▶ [Problem description]:
Extract every line of the listing below and reproduce it word for word, keeping the original line breaks.

▶ [Entries shown]:

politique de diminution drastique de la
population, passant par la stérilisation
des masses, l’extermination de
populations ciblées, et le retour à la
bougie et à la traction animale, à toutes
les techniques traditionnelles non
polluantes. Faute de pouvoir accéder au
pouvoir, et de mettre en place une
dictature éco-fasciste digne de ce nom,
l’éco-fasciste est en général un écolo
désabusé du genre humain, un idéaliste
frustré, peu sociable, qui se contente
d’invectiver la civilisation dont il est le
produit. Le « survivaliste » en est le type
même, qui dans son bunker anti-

▶ [Finished task]:
politique de diminution drastique de la
population, passant par la stérilisation
des masses, l’extermination de
populations ciblées, et le retour à la
bougie et à la traction animale, à toutes
les techniques traditionnelles non
polluantes. Faute de pouvoir accéder au
pouvoir, et de mettre en place une
dictature éco-fasciste digne de ce nom,
l’éco-fasciste est en général un écolo
désabusé du genre humain, un idéaliste
frustré, peu sociable, qui se contente
d’invectiver la civilisation dont il est le
produit. Le « survivaliste » en est le type
même, qui dans son bunker anti-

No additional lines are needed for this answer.